─── Records to use ───
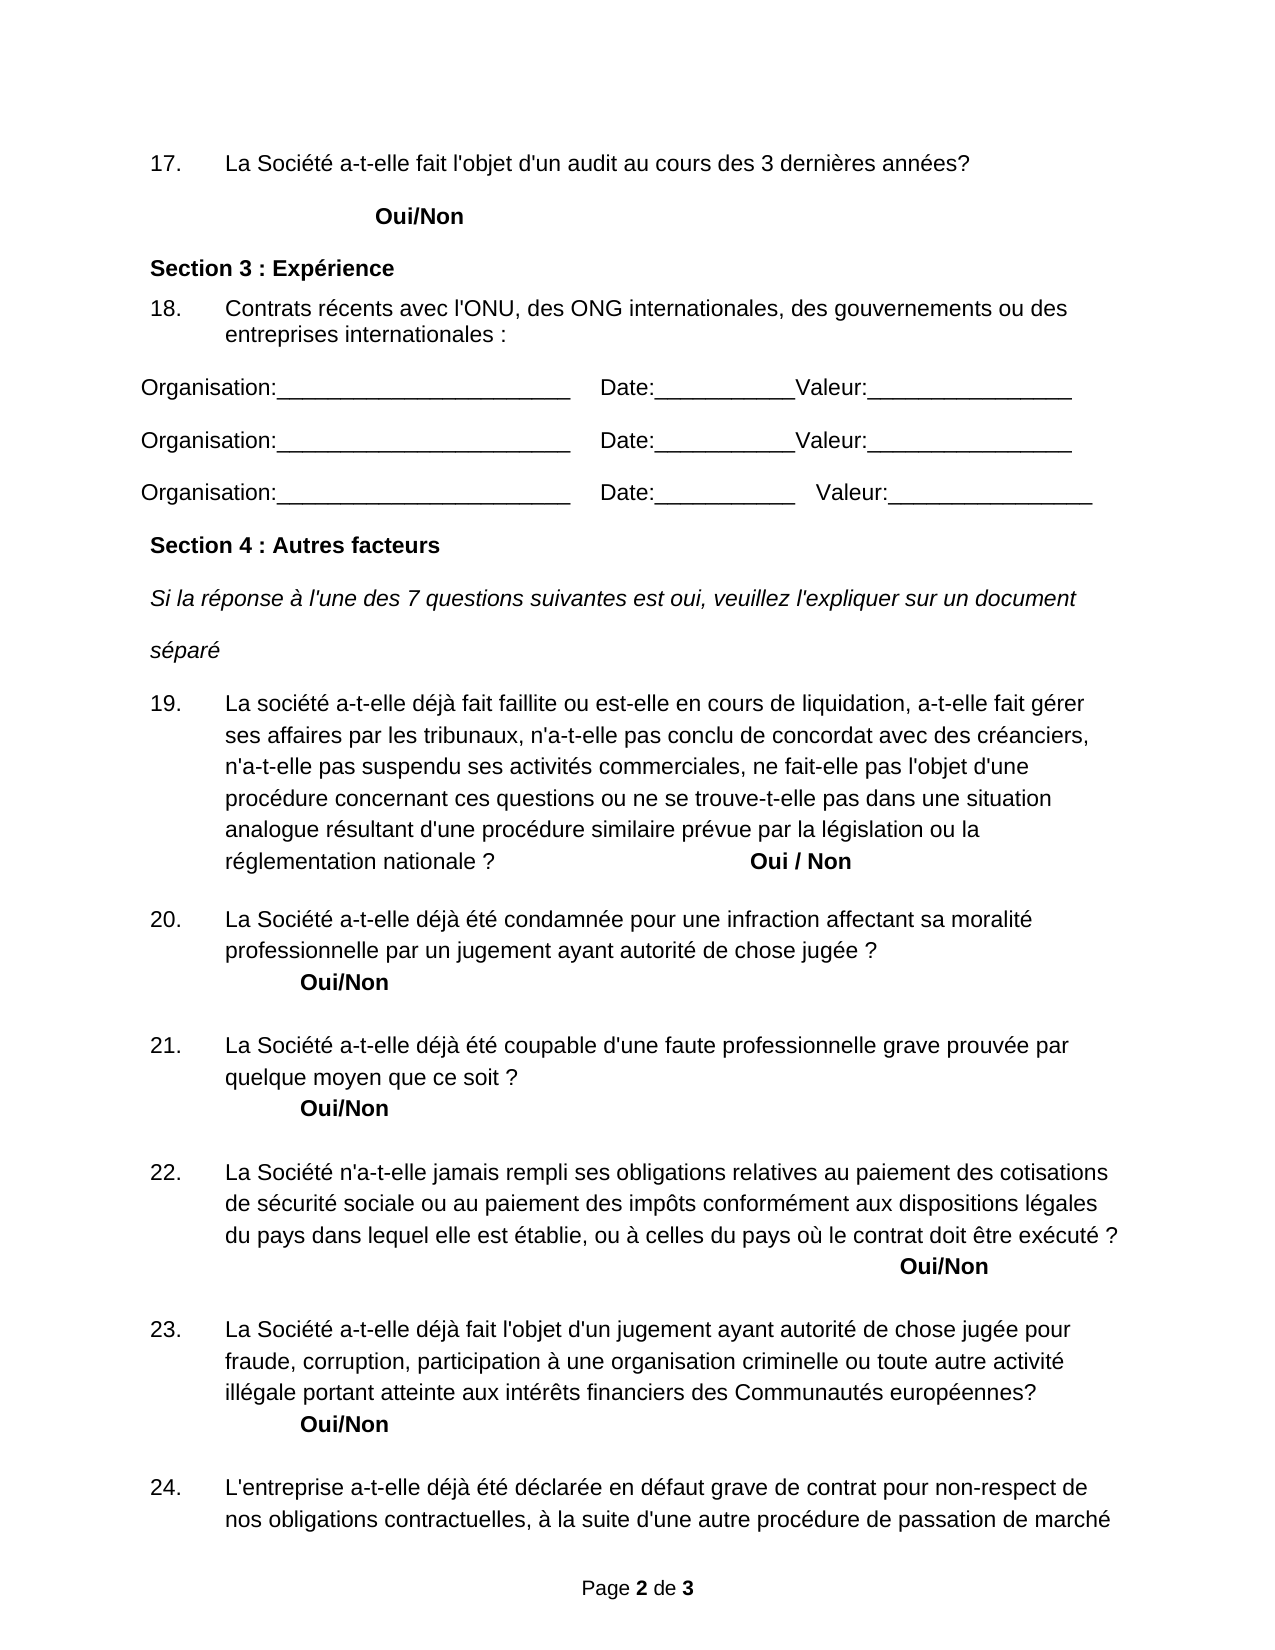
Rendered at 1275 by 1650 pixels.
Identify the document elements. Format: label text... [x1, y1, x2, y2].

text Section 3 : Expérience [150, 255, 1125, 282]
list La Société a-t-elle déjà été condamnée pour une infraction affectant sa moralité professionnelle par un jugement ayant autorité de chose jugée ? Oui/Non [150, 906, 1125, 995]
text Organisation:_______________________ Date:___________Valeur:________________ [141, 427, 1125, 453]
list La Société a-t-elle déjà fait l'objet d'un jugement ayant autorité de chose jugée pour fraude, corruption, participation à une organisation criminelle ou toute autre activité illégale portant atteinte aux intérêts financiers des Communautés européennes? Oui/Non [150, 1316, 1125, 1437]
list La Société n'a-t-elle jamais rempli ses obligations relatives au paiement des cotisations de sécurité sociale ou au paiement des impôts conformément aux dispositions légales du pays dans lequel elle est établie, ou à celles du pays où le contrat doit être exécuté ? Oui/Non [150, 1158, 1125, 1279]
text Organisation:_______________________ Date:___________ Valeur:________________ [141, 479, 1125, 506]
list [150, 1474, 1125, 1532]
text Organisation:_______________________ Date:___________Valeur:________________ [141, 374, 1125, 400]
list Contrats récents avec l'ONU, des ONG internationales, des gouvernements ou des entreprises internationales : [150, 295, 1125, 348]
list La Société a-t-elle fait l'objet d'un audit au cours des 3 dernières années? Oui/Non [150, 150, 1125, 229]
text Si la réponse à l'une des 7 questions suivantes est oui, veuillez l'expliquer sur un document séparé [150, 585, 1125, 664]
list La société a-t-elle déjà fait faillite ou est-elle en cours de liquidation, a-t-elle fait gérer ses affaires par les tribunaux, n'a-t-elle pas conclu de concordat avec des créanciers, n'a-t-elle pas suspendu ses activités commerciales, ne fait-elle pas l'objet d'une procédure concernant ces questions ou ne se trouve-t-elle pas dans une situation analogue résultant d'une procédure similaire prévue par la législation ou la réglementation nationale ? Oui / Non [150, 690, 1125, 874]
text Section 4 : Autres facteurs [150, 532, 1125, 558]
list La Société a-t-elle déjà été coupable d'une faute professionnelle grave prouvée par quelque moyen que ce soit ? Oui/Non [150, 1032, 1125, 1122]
───
> Exercise instructions
Find how many of the lines above have the word "jugée" in them. State only that number.

> Answer section
2